- _YOUR TASK_: Below are the records. Reproduce exactly the lines from the one containing "Préservatif Girls just wanna have" through the final line, and omit any pictures.

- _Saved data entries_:
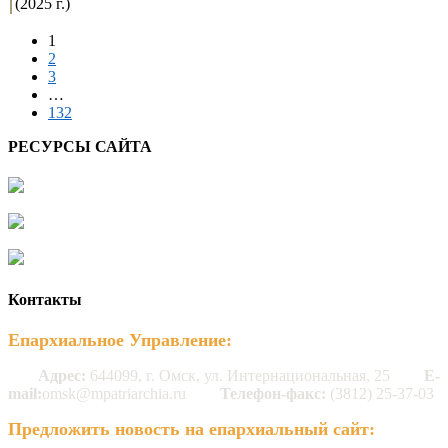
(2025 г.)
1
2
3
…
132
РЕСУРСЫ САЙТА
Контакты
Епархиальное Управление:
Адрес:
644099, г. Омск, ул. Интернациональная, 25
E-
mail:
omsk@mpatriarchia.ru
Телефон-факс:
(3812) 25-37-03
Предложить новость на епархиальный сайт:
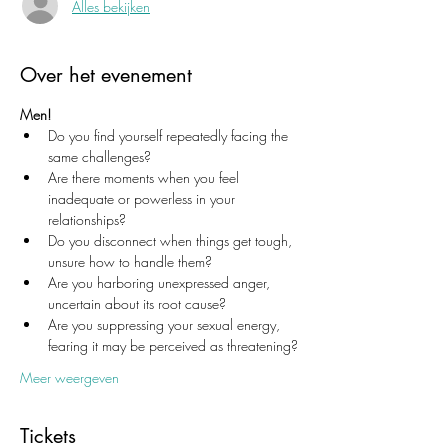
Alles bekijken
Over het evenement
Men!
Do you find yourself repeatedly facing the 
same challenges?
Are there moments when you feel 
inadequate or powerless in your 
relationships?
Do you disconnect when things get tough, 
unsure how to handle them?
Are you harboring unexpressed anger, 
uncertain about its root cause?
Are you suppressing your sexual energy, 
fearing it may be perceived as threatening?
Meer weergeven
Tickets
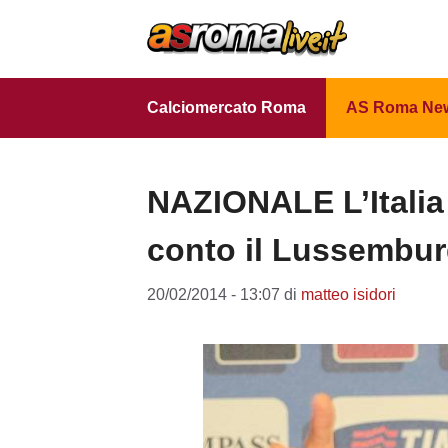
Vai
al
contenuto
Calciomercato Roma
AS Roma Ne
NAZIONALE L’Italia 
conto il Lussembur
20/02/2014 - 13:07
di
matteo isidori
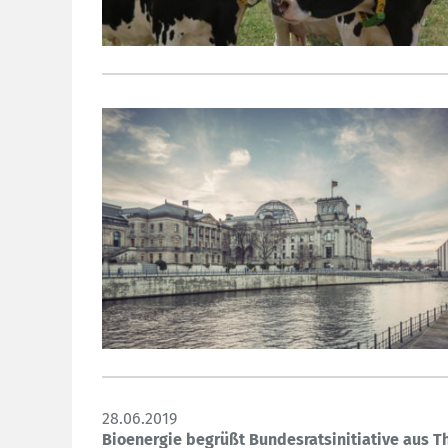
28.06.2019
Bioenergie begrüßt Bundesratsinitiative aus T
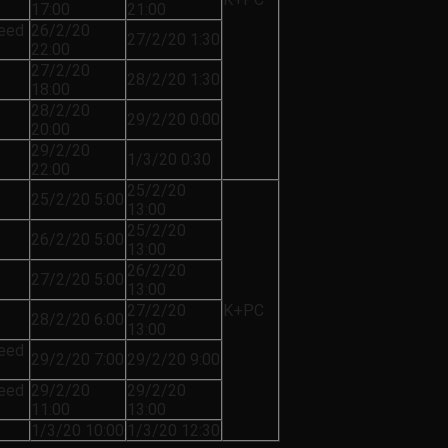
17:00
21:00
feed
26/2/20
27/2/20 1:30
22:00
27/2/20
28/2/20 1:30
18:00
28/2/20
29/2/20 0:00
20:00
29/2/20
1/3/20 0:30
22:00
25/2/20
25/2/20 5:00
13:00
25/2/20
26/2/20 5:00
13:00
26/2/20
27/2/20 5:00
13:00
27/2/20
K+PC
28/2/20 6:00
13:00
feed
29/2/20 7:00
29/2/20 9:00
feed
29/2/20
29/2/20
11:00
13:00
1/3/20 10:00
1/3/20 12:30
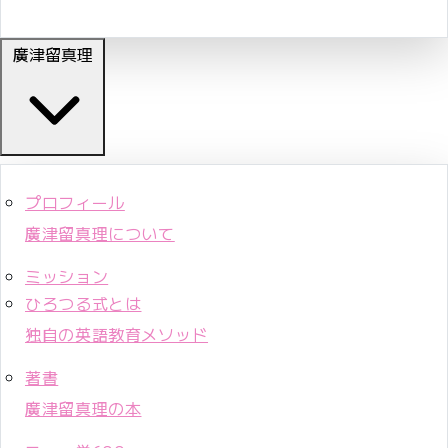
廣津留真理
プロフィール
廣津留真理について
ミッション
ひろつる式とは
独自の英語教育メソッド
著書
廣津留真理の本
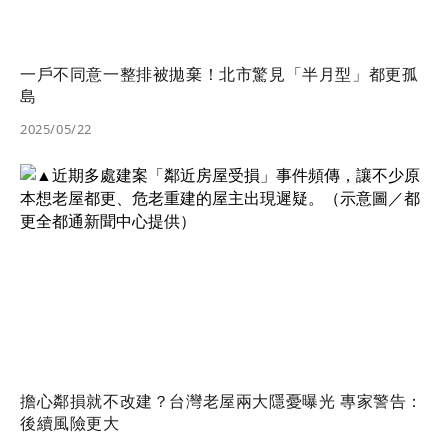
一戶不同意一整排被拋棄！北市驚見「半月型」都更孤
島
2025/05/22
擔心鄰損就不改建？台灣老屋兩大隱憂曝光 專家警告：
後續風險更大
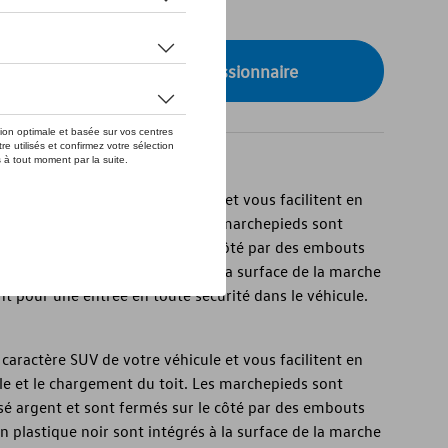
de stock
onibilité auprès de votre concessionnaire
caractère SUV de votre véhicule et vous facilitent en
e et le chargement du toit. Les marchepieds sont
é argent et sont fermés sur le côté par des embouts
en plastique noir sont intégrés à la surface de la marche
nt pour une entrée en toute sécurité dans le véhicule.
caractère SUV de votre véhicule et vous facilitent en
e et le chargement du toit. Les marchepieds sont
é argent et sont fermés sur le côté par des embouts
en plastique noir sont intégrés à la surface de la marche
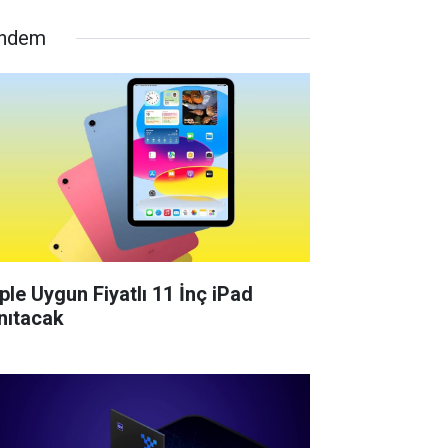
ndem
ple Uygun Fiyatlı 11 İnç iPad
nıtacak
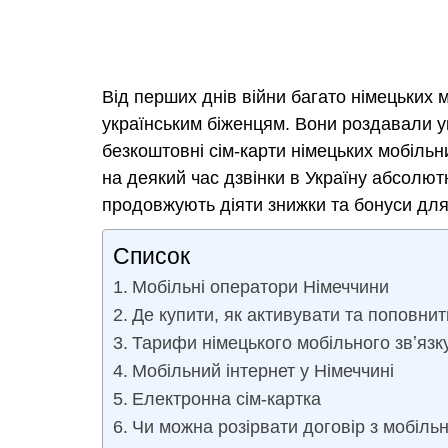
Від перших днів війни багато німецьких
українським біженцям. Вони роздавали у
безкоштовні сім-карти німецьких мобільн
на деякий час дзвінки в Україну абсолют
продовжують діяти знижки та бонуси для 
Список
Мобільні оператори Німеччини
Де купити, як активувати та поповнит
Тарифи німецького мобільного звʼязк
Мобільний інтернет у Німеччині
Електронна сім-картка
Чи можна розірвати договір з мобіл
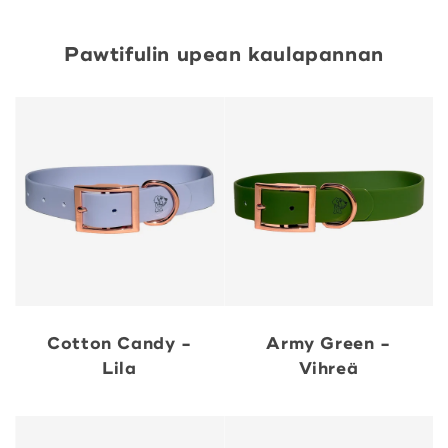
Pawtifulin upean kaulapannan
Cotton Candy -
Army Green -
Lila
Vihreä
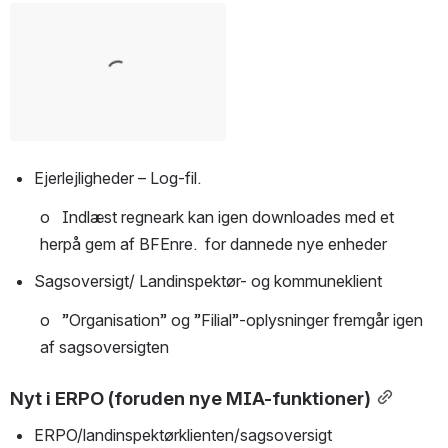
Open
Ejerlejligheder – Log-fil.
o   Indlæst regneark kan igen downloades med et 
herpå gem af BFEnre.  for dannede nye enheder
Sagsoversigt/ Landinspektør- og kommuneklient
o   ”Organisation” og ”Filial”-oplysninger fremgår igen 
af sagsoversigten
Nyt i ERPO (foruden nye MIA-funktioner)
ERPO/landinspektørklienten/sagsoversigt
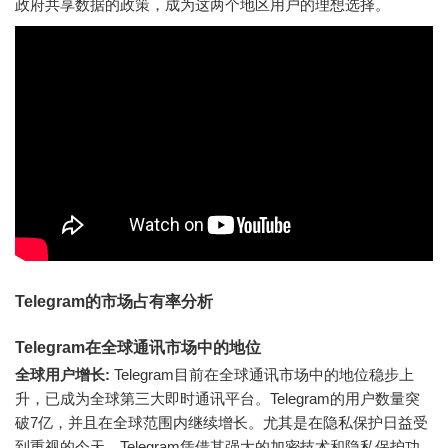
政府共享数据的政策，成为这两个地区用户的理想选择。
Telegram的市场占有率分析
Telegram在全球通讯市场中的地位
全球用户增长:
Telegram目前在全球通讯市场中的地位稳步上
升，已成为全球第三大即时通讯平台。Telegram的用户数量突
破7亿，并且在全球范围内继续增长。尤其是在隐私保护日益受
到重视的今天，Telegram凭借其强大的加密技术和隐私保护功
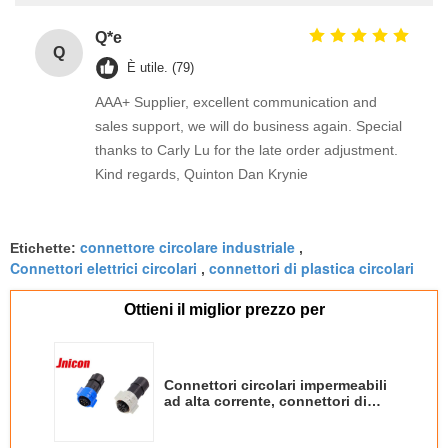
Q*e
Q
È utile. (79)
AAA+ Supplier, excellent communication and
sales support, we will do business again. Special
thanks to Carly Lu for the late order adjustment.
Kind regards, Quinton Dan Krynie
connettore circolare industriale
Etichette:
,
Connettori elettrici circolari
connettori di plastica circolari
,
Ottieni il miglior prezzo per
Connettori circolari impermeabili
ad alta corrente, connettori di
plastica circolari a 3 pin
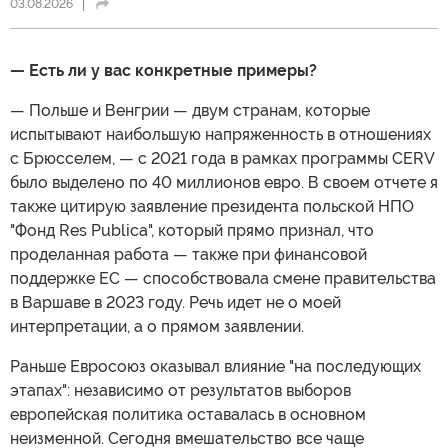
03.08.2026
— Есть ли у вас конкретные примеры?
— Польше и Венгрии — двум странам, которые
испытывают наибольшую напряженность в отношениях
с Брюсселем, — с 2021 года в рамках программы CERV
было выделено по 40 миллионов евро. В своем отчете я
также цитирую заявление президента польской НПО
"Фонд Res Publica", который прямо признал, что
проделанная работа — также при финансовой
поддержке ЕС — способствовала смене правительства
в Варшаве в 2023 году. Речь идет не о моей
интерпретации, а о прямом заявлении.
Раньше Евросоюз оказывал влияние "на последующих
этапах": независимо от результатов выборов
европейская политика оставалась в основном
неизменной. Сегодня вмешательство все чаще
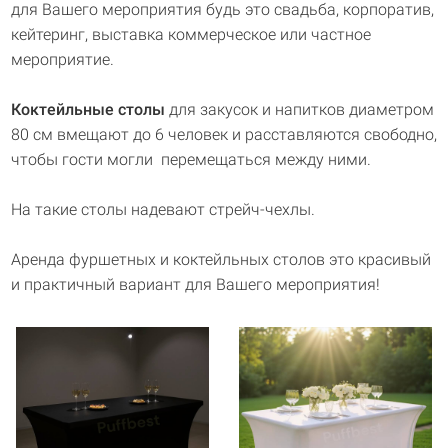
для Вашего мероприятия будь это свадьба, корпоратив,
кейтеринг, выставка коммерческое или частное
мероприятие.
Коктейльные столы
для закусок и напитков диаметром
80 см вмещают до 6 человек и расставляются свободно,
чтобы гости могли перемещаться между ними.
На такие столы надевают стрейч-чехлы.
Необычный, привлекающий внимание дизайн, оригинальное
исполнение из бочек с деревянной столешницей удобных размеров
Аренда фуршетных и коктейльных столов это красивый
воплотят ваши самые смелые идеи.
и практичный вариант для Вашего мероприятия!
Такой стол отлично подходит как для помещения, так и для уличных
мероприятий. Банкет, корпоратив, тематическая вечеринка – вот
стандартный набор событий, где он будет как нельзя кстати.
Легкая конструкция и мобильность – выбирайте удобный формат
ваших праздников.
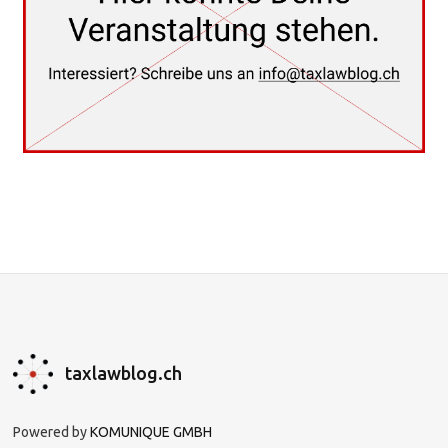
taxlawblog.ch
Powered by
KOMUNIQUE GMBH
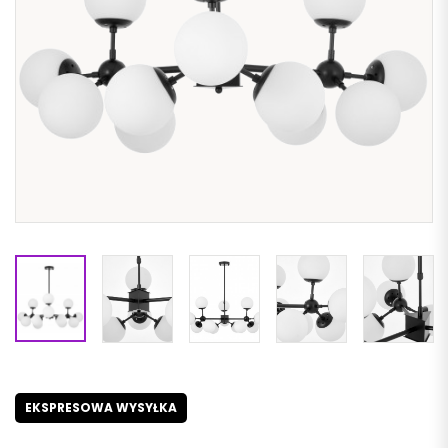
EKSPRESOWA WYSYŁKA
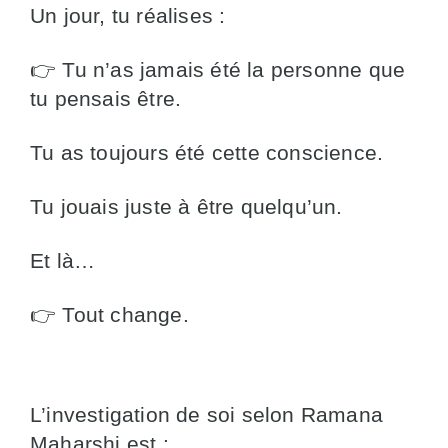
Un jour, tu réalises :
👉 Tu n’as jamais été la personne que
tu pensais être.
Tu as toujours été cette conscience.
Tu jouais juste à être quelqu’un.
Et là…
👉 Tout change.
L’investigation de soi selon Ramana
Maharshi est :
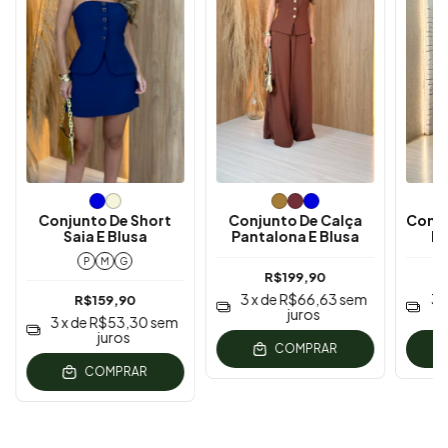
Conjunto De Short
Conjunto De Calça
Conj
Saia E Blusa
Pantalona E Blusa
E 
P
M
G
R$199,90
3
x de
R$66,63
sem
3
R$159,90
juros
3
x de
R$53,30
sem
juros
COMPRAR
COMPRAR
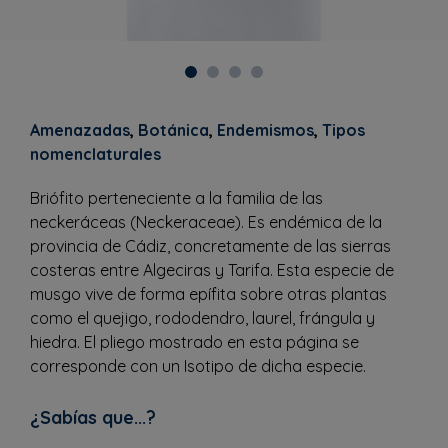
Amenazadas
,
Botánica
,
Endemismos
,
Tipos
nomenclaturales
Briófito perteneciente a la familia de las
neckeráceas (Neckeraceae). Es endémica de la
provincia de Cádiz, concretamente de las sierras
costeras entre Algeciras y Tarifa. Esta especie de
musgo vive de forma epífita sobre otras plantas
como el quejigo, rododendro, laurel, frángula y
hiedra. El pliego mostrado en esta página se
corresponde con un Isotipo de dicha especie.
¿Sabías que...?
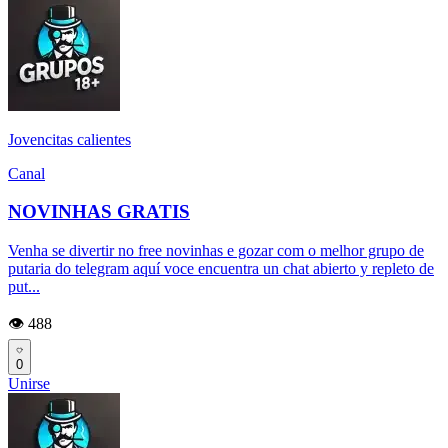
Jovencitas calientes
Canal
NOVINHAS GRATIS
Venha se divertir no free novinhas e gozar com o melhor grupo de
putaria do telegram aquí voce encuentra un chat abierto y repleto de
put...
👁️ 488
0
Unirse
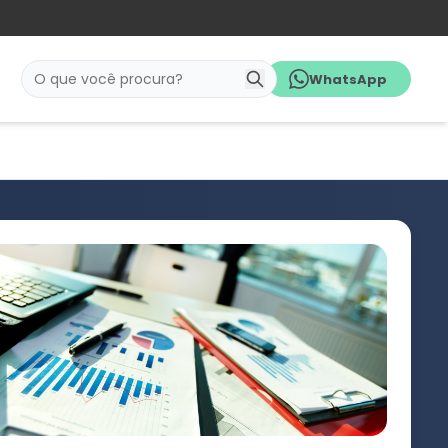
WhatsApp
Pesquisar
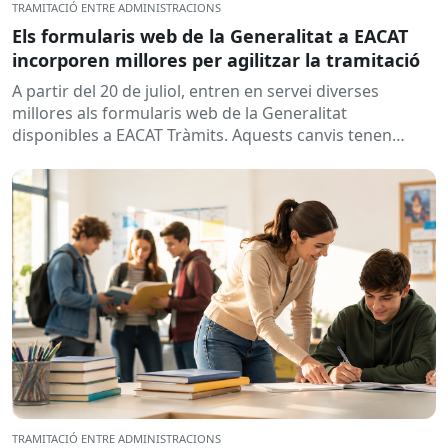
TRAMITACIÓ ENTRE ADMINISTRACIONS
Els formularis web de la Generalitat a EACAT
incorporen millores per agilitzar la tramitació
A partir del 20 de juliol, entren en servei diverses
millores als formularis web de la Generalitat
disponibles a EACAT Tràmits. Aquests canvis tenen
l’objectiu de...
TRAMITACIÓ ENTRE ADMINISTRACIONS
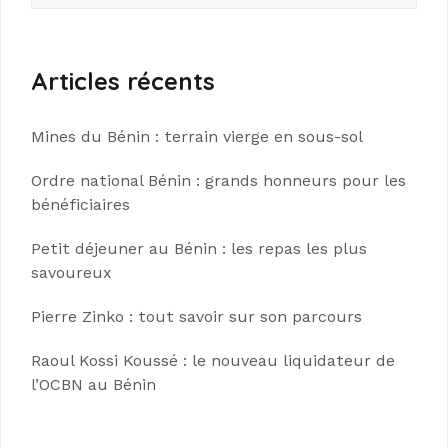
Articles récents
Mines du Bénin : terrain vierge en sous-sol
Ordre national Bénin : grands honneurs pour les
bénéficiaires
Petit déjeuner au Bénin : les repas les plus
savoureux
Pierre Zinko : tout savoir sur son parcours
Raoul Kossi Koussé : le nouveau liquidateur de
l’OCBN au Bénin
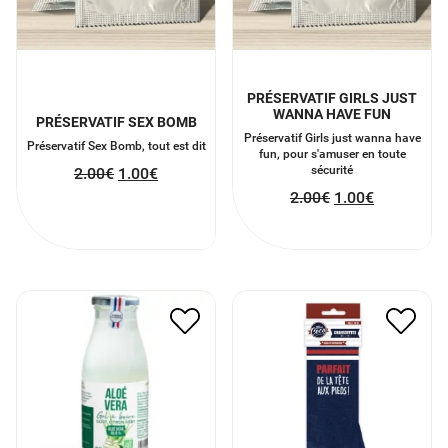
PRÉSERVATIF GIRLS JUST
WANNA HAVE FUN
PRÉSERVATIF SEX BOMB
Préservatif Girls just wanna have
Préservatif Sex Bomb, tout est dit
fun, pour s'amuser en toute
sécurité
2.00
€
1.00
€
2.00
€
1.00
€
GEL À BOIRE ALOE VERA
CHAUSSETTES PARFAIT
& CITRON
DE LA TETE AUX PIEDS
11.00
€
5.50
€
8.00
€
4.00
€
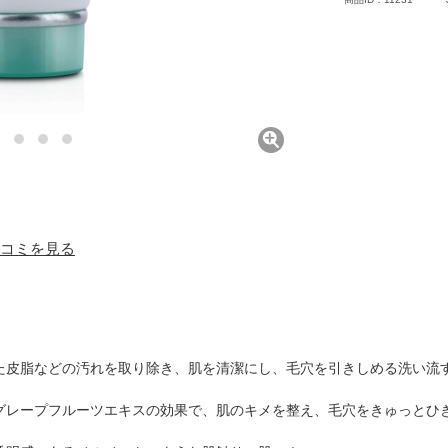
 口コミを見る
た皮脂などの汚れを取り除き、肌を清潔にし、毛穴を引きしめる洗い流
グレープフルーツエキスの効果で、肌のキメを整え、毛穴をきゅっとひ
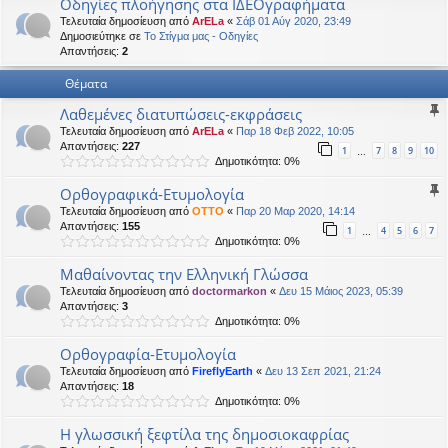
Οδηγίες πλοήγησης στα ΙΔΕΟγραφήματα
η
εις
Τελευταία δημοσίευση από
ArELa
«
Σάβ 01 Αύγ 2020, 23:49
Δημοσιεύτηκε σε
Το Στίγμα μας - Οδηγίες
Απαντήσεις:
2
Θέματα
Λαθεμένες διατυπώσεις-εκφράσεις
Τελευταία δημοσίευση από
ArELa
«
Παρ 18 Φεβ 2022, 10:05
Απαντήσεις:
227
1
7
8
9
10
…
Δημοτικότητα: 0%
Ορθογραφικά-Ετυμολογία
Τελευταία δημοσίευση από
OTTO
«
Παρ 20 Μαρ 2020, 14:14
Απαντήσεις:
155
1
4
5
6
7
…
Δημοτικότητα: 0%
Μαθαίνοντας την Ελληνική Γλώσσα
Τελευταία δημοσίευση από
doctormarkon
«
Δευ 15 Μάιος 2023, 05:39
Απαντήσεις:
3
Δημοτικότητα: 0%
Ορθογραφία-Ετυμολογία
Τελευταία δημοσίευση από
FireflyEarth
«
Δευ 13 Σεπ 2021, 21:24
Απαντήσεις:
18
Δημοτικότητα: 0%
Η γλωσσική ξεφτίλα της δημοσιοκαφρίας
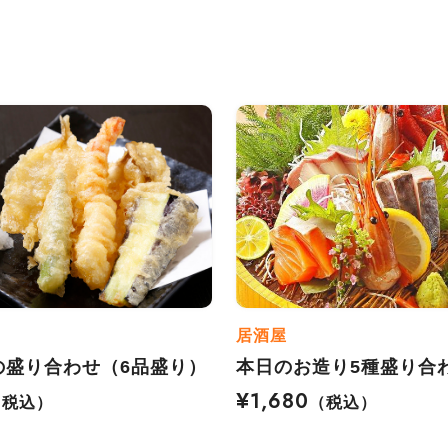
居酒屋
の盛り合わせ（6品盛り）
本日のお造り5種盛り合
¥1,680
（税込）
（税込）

- _SOLUTION TO THE PROBLEM_:
Préservatif Girls just wanna have
Préservatif Sex Bomb, tout est dit
fun, pour s'amuser en toute
sécurité
2.00
€
1.00
€
2.00
€
1.00
€
GEL À BOIRE ALOE VERA
CHAUSSETTES PARFAIT
& CITRON
DE LA TETE AUX PIEDS
11.00
€
5.50
€
8.00
€
4.00
€
 口コミを見る
た皮脂などの汚れを取り除き、肌を清潔にし、毛穴を引きしめる洗い流
グレープフルーツエキスの効果で、肌のキメを整え、毛穴をきゅっとひ
Οδηγίες πλοήγησης στα ΙΔΕΟγραφήματα
η
εις
Τελευταία δημοσίευση από
ArELa
«
Σάβ 01 Αύγ 2020, 23:49
Δημοσιεύτηκε σε
Το Στίγμα μας - Οδηγίες
Απαντήσεις:
2
Θέματα
Λαθεμένες διατυπώσεις-εκφράσεις
Τελευταία δημοσίευση από
ArELa
«
Παρ 18 Φεβ 2022, 10:05
Απαντήσεις:
227
1
7
8
9
10
…
Δημοτικότητα: 0%
Ορθογραφικά-Ετυμολογία
Τελευταία δημοσίευση από
OTTO
«
Παρ 20 Μαρ 2020, 14:14
Απαντήσεις:
155
1
4
5
6
7
…
Δημοτικότητα: 0%
Μαθαίνοντας την Ελληνική Γλώσσα
Τελευταία δημοσίευση από
doctormarkon
«
Δευ 15 Μάιος 2023, 05:39
Απαντήσεις:
3
Δημοτικότητα: 0%
Ορθογραφία-Ετυμολογία
Τελευταία δημοσίευση από
FireflyEarth
«
Δευ 13 Σεπ 2021, 21:24
Απαντήσεις:
18
Δημοτικότητα: 0%
Η γλωσσική ξεφτίλα της δημοσιοκαφρίας
居酒屋
の盛り合わせ（6品盛り）
本日のお造り5種盛り合
¥1,680
（税込）
（税込）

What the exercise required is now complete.